Puzzled staff at Andrew Ellis Estates in Dartford, Kent, thought their boss had netted a fortune when they picked up the first phone call asking about their proposed £33 million bid for Rangers FC.
But, after dozens of calls and emails from sports journalists and die-hard fans, they realised they had been caught in a major mix-up.
The Lowfield Street office was flooded with enquiries after reports a property tycoon named Andrew Ellis was tabling a bid for the Scottish giants.
Co-director Toby Ellis said his beleaguered team-mates had received calls from several Scottish newspapers and television stations as well as English national newspapers, including the Daily Mail and Daily Telegraph.
He said: "It started with someone calling and asking for Mr Ellis and whether I wanted to pass comment on my bid for Rangers. Then there were more calls, asking for pictures and comments. We had about three from the same paper - they didn’t believe us when we put them straight."
Mr Ellis, who is a Chelsea fan and no relation to the man lining up the multi-million pound take-over, thinks the mix-up may have come from search engine Google, where his firm comes as the second result in a search for key words "Andrew Ellis".
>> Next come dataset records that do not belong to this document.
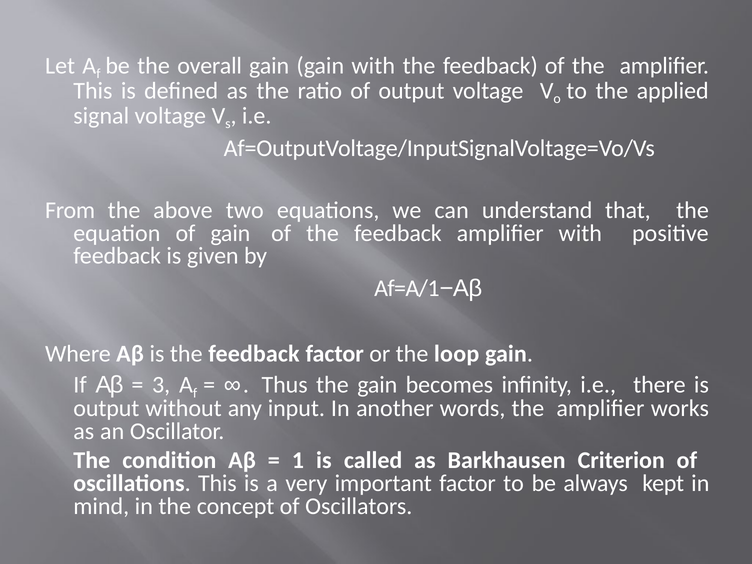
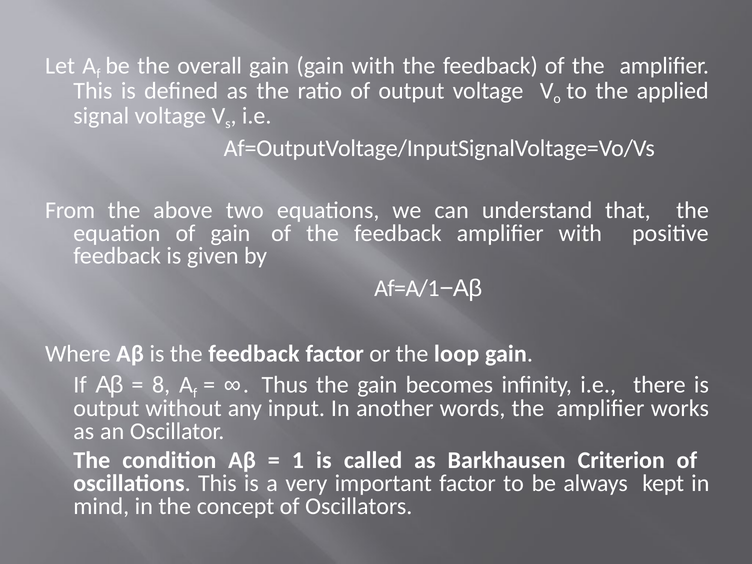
3: 3 -> 8
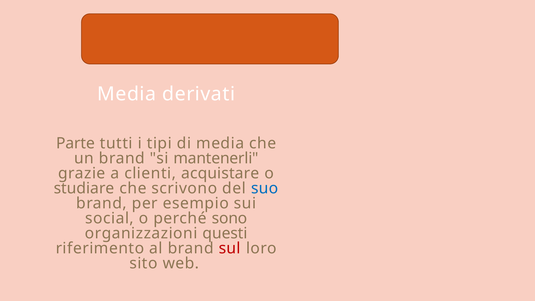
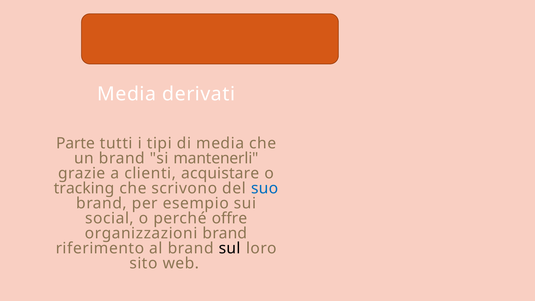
studiare: studiare -> tracking
sono: sono -> offre
organizzazioni questi: questi -> brand
sul colour: red -> black
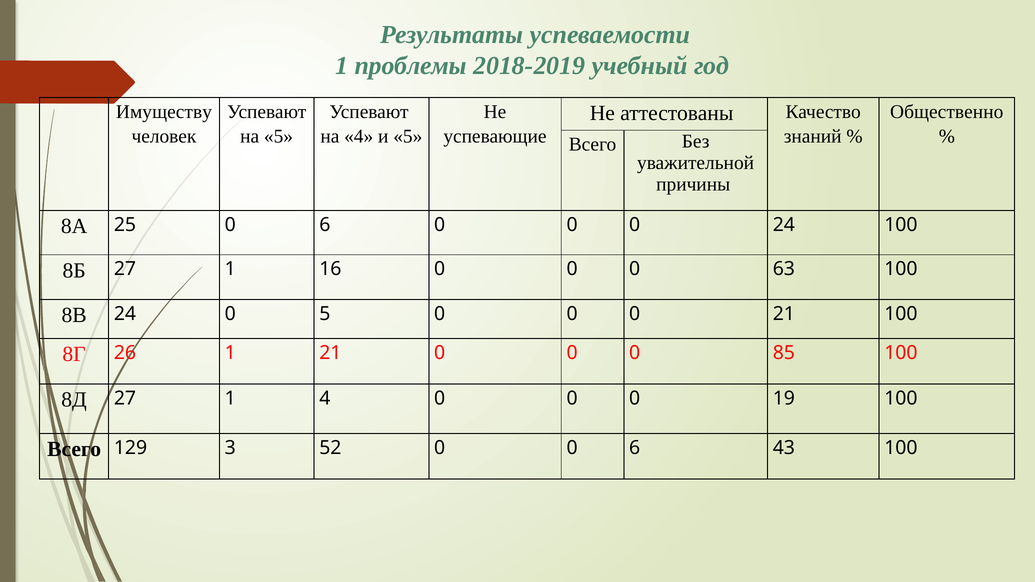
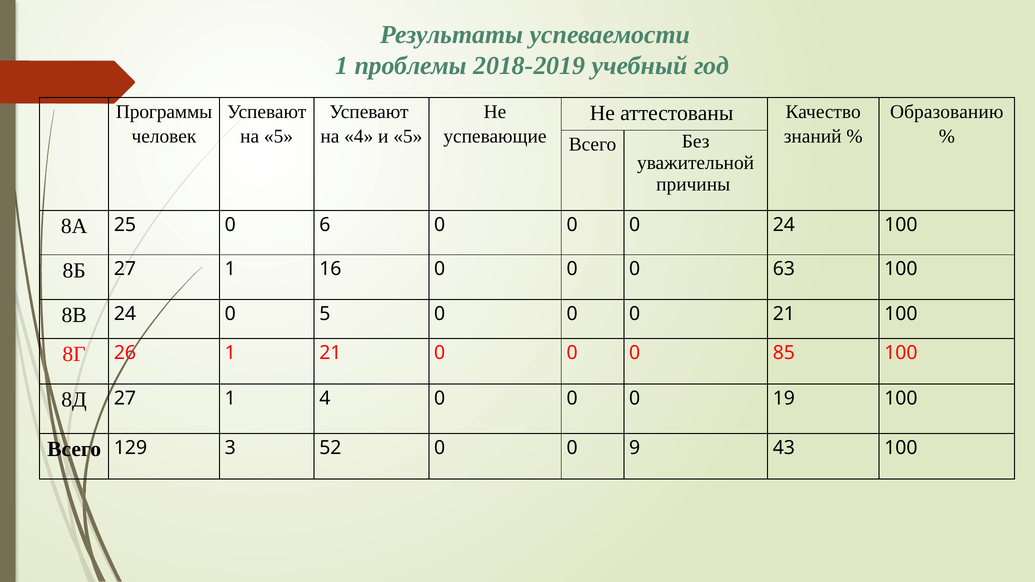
Имуществу: Имуществу -> Программы
Общественно: Общественно -> Образованию
0 0 6: 6 -> 9
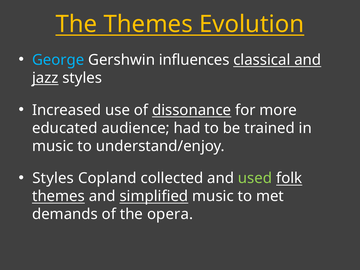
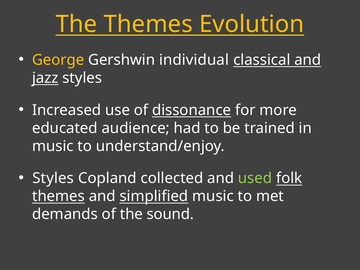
George colour: light blue -> yellow
influences: influences -> individual
opera: opera -> sound
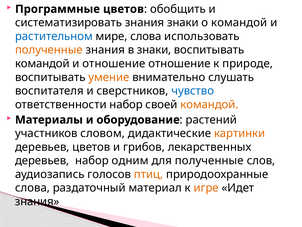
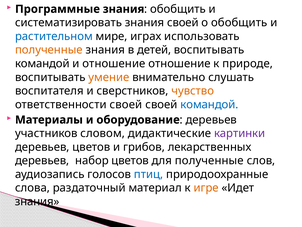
Программные цветов: цветов -> знания
знания знаки: знаки -> своей
о командой: командой -> обобщить
мире слова: слова -> играх
в знаки: знаки -> детей
чувство colour: blue -> orange
ответственности набор: набор -> своей
командой at (209, 104) colour: orange -> blue
растений at (211, 120): растений -> деревьев
картинки colour: orange -> purple
набор одним: одним -> цветов
птиц colour: orange -> blue
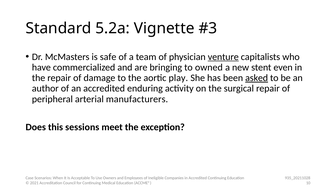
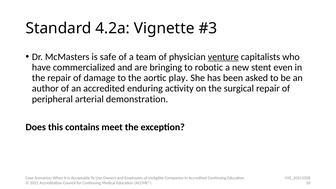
5.2a: 5.2a -> 4.2a
owned: owned -> robotic
asked underline: present -> none
manufacturers: manufacturers -> demonstration
sessions: sessions -> contains
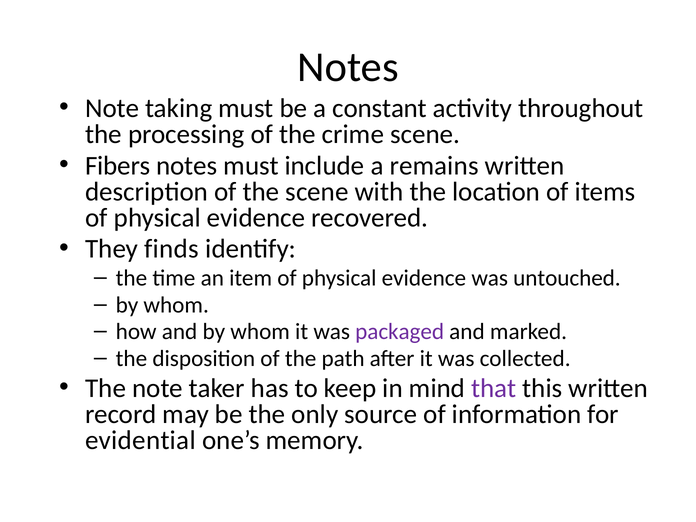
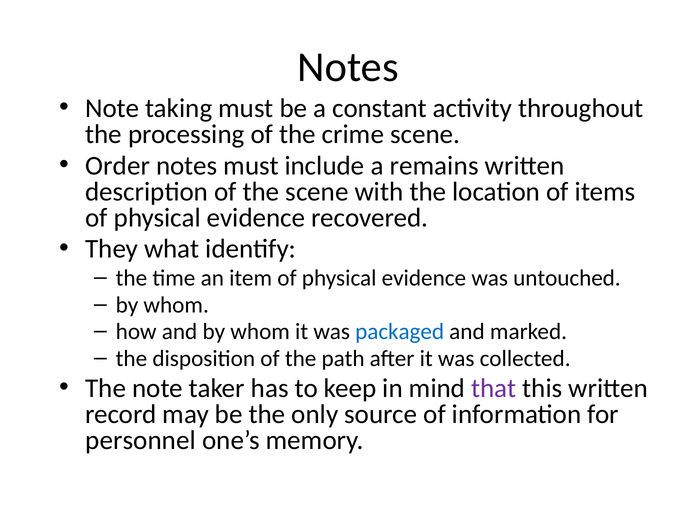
Fibers: Fibers -> Order
finds: finds -> what
packaged colour: purple -> blue
evidential: evidential -> personnel
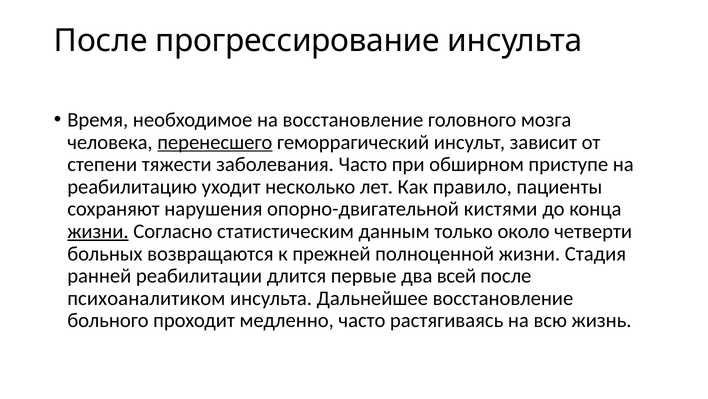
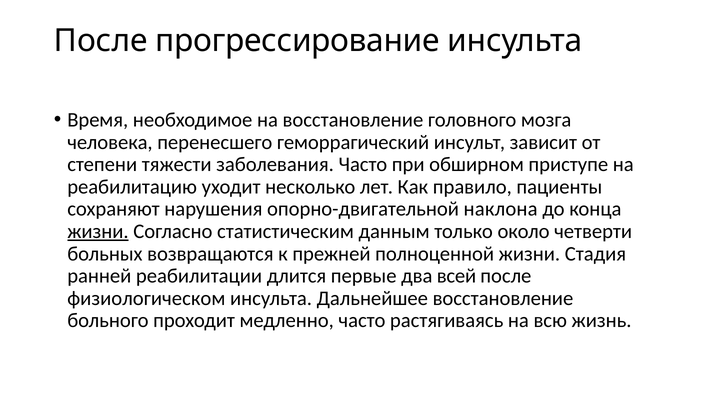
перенесшего underline: present -> none
кистями: кистями -> наклона
психоаналитиком: психоаналитиком -> физиологическом
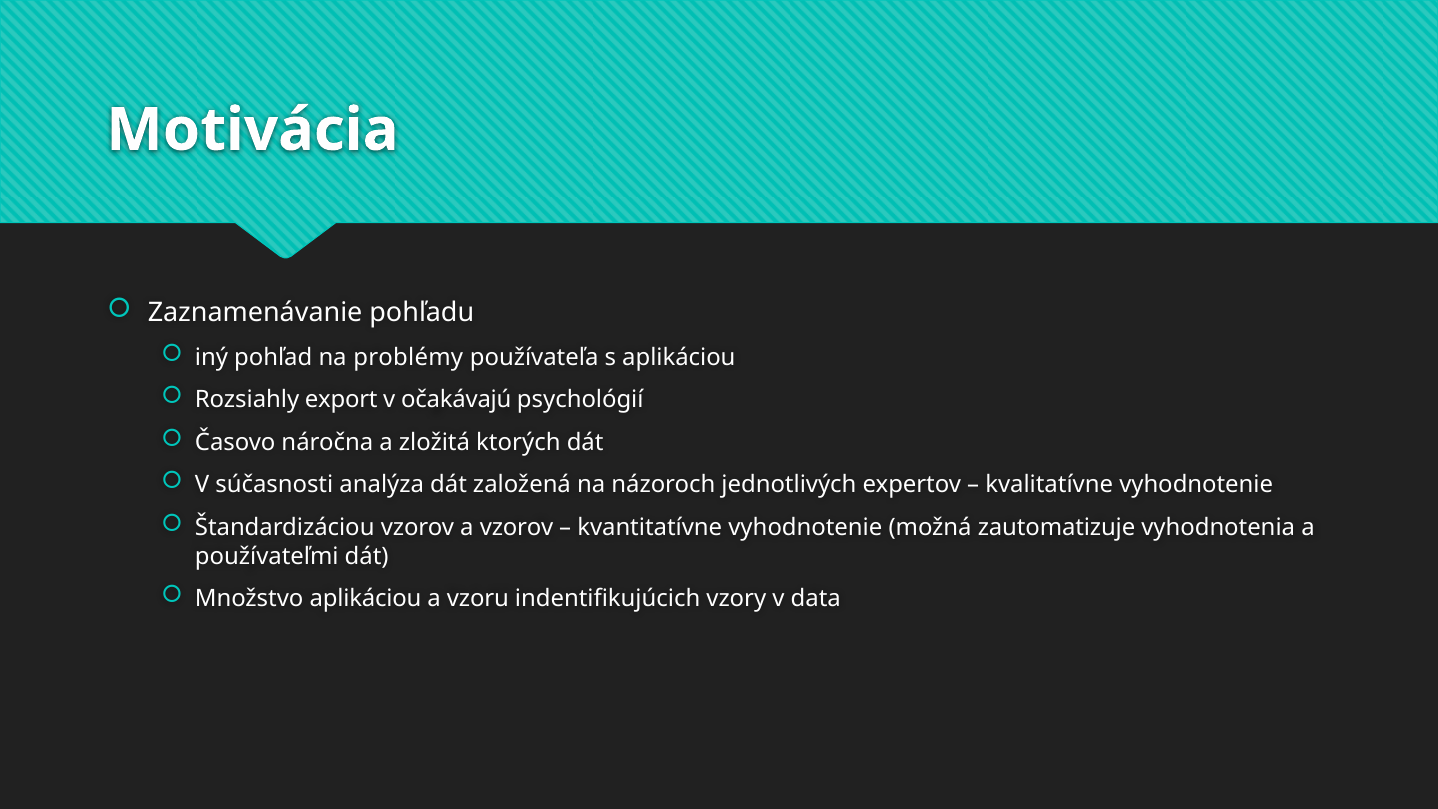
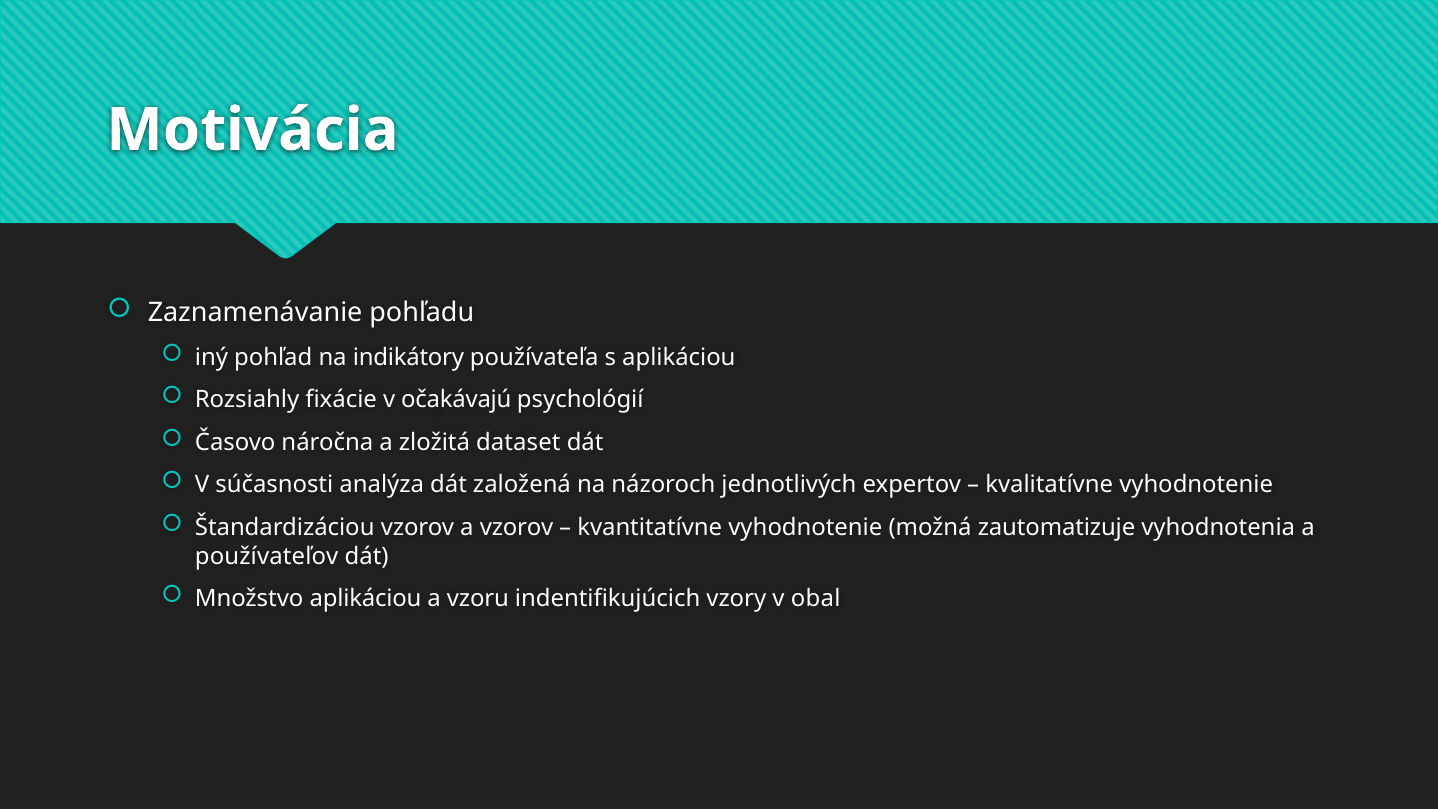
problémy: problémy -> indikátory
export: export -> fixácie
ktorých: ktorých -> dataset
používateľmi: používateľmi -> používateľov
data: data -> obal
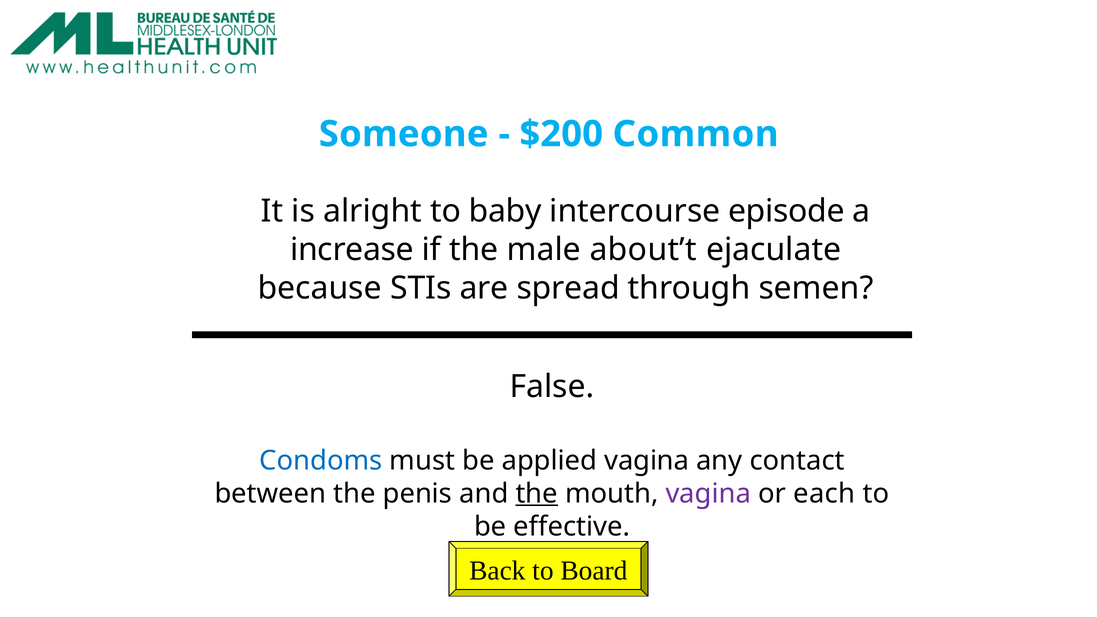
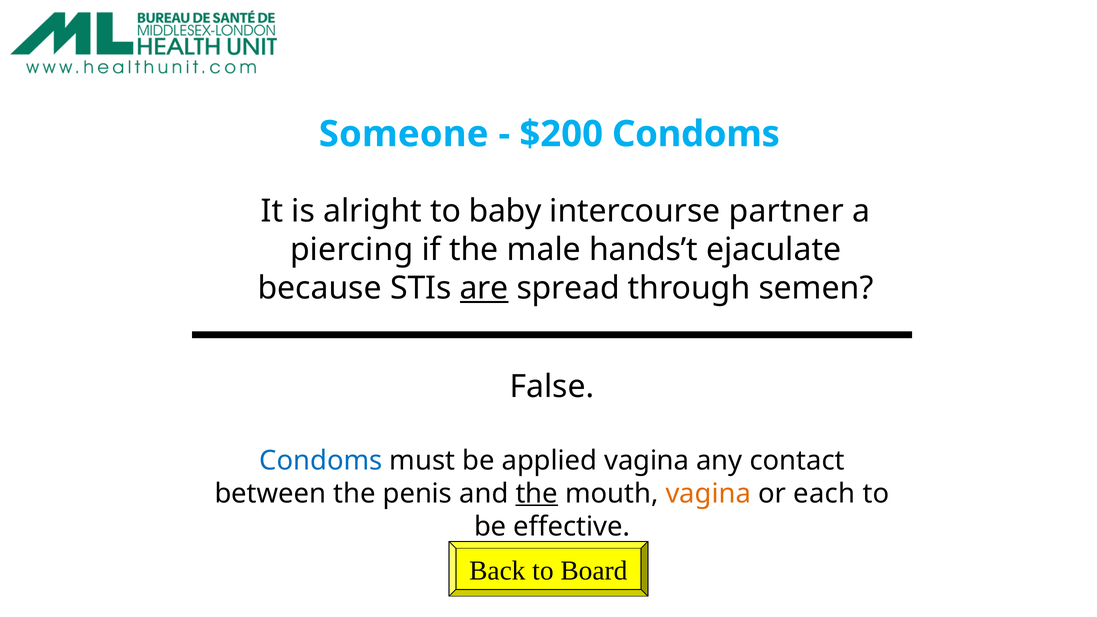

Even fans from Rangers’ fierce Glasgow rivals, Celtic, have been having their say, despite staff doing their best to blow the whistle on the confusion.
Mr Ellis’ co-director, and a Tottenham Hotspur fan, Gino Cinganelli, said: "I’ve taken four or five phone calls. At first it was fun. I thought, 'Great, we’re buying a football club,’ but now it’s getting a bit annoying. We don’t have £30 million to splash around.
"No-one here has any links to Rangers. The office is actually Celtic green."
The closest the business has got to buying a football club is a proposed shirt sponsorship deal with an amateur outfit in Medway.
The real Andrew Ellis has so far refused to talk about his involvement with Rangers.
The club, which is £31 million in debt, says it has opened discussions with interested parties, including the property developer, who owns Guernsey-based vehicle company RFC Holdings, but added they are at an early stage.
Mr Ellis is a former director of Queens Park Rangers Football Club, and had previously made a bid to take control of the London club in 2001 before withdrawing the offer.
The following year his consortium paid £500,000 to buy League One club Northampton Town and he took over as chairman but quit the role soon after.